The release of tax records for the Second Amendment organization has the press in a misinformed lather.

 

Oh, our media media complex never fails to deliver mirth, as it fails to deliver the facts. As much as they recoil at any suggestion of generating fake news, or delivering a contrived narrative, our media betters continuously manage to display themselves as practitioners of those very accusations. It would be sad and pathetic if it were not so amusing.

The latest involves the release of the tax records from the National Rifle Association, and the outright giddiness displayed regarding the detail that the NRA showed a drop in revenues. There are a number of factors behind this and for many in the press it was reason to celebrate. Problem is, there was a lack of perspective involved.

At the Daily Beast Lachlan Markay sounded rather ebullient, with the sub-header The gun-rights group has its biggest champion in the White House. But its financial situation has worsened in the age of Trump. The article is under the category “Shooting Blanks”.
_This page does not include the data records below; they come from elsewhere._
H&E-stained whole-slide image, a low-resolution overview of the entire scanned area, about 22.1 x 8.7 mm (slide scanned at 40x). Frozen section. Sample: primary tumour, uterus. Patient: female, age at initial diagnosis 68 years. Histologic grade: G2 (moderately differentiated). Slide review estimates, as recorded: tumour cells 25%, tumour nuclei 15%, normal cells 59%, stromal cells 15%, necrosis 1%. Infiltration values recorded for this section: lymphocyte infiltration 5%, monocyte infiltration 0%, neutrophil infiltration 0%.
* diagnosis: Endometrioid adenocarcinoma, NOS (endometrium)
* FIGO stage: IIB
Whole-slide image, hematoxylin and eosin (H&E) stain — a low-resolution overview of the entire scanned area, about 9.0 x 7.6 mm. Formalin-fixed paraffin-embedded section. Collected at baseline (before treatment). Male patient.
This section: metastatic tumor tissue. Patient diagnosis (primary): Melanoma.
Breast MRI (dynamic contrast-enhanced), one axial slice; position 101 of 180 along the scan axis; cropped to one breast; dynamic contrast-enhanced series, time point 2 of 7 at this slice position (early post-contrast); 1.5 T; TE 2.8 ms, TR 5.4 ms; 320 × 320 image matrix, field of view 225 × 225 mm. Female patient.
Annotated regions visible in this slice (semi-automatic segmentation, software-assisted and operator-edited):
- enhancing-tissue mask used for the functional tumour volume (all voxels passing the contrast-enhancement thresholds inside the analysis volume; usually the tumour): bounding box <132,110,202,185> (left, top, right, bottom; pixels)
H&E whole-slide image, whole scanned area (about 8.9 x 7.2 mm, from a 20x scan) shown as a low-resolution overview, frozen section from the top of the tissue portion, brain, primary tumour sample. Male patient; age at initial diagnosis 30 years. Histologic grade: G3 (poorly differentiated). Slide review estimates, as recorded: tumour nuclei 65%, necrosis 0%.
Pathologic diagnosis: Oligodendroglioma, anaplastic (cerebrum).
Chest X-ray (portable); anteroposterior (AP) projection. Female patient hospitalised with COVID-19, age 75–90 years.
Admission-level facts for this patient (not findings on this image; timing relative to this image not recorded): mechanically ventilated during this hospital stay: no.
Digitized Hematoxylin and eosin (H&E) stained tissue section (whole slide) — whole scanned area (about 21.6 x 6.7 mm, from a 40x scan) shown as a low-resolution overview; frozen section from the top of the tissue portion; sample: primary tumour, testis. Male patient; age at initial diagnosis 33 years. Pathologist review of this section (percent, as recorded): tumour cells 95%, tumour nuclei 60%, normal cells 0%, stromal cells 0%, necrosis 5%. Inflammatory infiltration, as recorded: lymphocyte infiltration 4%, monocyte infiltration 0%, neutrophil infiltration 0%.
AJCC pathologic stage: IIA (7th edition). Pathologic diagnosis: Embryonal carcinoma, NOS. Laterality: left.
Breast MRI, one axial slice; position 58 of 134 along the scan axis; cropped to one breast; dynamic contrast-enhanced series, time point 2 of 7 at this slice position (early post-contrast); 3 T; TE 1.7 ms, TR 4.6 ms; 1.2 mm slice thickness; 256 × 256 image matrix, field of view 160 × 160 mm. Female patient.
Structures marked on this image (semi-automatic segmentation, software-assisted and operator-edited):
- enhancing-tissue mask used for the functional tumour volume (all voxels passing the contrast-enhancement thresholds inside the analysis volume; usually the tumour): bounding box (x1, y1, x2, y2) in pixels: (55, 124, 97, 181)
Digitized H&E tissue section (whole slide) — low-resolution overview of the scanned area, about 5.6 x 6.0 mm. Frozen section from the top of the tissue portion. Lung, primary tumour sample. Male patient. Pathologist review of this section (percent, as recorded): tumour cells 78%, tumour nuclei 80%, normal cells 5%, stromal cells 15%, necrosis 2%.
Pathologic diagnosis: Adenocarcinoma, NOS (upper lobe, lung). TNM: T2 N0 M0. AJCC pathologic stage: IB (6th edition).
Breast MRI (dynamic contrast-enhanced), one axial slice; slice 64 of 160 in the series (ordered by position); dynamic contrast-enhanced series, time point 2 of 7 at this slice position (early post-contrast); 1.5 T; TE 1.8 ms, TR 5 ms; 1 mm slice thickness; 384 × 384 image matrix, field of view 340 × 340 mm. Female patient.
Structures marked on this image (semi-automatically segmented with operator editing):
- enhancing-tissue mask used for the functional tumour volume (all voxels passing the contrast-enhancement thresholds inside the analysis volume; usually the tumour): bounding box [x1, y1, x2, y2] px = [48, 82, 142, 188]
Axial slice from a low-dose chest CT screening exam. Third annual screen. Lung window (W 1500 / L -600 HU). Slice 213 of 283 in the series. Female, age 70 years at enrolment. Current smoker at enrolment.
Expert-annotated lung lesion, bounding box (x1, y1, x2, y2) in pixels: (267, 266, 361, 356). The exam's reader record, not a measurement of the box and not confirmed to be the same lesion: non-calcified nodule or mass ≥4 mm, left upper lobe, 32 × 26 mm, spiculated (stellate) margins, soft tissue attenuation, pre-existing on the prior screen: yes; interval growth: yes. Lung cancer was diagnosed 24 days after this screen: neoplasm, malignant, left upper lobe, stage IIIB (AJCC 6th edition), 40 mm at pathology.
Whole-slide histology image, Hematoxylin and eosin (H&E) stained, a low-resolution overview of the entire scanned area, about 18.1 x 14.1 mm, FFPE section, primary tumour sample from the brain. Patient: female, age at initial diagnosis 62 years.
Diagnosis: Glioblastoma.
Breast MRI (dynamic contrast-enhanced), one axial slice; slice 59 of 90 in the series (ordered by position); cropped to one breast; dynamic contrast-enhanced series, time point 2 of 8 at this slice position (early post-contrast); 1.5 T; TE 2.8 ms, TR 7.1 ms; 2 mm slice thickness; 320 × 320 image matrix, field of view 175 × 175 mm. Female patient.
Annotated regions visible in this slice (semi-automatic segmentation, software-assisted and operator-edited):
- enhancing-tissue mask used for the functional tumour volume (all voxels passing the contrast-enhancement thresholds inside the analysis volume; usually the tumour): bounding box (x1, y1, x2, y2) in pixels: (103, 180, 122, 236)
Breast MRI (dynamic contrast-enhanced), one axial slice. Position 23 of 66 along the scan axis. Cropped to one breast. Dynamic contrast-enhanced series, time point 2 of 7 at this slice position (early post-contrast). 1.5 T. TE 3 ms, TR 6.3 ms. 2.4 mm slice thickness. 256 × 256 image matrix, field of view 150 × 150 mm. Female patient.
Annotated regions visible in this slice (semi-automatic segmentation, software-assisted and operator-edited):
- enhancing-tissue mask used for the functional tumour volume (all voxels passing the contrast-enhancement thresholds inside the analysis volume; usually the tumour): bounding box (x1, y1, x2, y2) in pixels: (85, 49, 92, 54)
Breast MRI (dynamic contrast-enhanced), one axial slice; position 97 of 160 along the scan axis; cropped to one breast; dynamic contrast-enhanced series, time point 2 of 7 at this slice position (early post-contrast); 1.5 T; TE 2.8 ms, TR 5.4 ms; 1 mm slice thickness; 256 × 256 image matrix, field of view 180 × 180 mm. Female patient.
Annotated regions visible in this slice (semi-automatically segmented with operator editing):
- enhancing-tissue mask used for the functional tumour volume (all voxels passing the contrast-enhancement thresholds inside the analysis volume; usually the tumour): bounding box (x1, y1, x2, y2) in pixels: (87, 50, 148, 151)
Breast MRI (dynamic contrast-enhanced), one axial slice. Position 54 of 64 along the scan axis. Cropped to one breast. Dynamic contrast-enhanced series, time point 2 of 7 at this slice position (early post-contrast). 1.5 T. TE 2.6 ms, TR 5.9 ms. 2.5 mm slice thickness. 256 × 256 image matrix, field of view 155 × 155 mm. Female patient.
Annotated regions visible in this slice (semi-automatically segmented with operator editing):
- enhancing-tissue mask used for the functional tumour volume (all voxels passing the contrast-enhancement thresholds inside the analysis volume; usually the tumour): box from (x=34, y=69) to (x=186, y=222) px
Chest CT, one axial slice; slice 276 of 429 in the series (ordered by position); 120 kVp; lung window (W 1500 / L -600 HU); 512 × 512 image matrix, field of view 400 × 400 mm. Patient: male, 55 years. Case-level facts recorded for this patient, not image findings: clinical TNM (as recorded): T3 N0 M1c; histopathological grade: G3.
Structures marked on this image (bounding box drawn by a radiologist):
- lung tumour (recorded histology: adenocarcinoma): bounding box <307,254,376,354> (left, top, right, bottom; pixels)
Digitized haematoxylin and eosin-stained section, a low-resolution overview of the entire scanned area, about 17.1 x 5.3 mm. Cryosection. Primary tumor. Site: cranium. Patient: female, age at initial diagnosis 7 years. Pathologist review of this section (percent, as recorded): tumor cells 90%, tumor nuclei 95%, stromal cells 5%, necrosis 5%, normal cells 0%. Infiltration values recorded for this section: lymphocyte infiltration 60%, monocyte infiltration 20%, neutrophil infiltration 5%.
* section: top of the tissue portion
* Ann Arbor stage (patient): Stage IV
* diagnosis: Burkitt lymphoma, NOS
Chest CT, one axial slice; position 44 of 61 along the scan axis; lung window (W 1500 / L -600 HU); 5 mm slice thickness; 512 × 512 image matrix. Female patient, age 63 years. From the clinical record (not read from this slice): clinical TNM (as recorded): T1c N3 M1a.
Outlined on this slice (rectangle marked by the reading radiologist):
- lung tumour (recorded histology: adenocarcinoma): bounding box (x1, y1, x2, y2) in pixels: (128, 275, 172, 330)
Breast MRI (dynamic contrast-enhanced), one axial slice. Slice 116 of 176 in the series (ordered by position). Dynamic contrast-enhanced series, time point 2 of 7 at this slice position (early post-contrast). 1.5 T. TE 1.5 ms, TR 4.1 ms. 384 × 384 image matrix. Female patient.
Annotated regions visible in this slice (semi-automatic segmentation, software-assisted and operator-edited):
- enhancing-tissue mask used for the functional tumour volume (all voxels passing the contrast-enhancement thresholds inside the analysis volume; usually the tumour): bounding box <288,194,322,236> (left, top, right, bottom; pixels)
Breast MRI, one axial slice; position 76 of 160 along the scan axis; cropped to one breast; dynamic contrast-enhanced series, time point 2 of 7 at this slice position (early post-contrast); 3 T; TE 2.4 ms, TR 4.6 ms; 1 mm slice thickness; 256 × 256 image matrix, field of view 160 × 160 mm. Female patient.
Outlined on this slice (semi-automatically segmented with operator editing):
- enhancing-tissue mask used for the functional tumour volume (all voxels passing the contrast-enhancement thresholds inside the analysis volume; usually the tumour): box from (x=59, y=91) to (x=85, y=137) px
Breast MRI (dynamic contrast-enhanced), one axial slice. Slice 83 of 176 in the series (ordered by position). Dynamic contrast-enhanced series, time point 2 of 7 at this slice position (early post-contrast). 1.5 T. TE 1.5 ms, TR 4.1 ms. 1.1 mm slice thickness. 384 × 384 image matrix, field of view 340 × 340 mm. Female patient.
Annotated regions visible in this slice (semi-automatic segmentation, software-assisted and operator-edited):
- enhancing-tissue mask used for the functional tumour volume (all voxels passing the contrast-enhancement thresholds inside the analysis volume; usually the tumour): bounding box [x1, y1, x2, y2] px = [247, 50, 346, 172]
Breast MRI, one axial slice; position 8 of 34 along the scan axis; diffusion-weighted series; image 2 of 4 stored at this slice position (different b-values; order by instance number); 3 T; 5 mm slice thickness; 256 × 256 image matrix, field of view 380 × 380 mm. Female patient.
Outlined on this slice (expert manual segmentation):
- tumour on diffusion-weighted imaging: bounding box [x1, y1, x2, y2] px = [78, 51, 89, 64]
At Politico they managed to point to another issue, with a headline declaring, “NRA’s fortunes fell as gun-control groups gained power.” Many on social media have been gleeful at the announcement, taking a stance that this is a sign of a weakening group, or even that the non-profit is losing money.

At issue here is that the IRS filing for the organization shows a drop in revenues, to the tune of $55 million lower than the year before. However saying that anti-gun groups are responsible is, well — a stretch. As Politico notes, Michael Bloomberg’s Everytown saw an uptick to $28 million in revenues.

Significant, let’s say, but does this reflect what Markay claims is a “dwindling base of public support” for the NRA? Hardly. That same period the gun rights group took in over $300 million. That dip in revenue was practically double of what Everytown took in. The NRA’s advocacy group, the Institute for Legislative Action, alone spent $27 million in activities, nearly the entire annual revenue of Everytown.

What needs to be clarified for some — this was the filing for fiscal year 2017. It does not reflect any of the most current social acts — Politico’s Lorraine Woellert for example mentioned Parkland, even as that transpired in February 2018. It is also important to peer back, and measure the reported figures against the previous years’ influences.

The reaction for many is to frame these numbers against the activities of this year, except that is hardly an accurate assessment. Following the Parkland shooting, and the ensuing media storm of publicity the students received, the NRA actually saw an explosion of support. In March, following the media push and the formation of March For Our Lives, donations and membership spiked. The following month it set 15 year high marks for donations and memberships.

There are two primary reasons 2017 would experience a drop in revenues. During the previous years President Obama had spent much time giving lip service to combating the NRA and desiring for limitations on gun rights. In response many people turned to the NRA to fight for their rights, and the organization had years of hefty donations.

The secondary reason was the 2016 election. With many fearing a Hillary Clinton administration would sweep into power and further threaten the Second Amendment there was a spike in activity to combat the threat (real, or perceived). It stands to reason that 2017 being an off-election year, and one with a supportive gun-owning President in the White House, would see fewer people driven to look for a supportive group focused on their interest.

Those celebrating a revenue drop today are missing the crucial details. It is a bit of wishcasting to suggest last year’s filing represents a loss of interest or influence today. In fact, that very reaction is helping the NRA in ways they are in denial as taking place.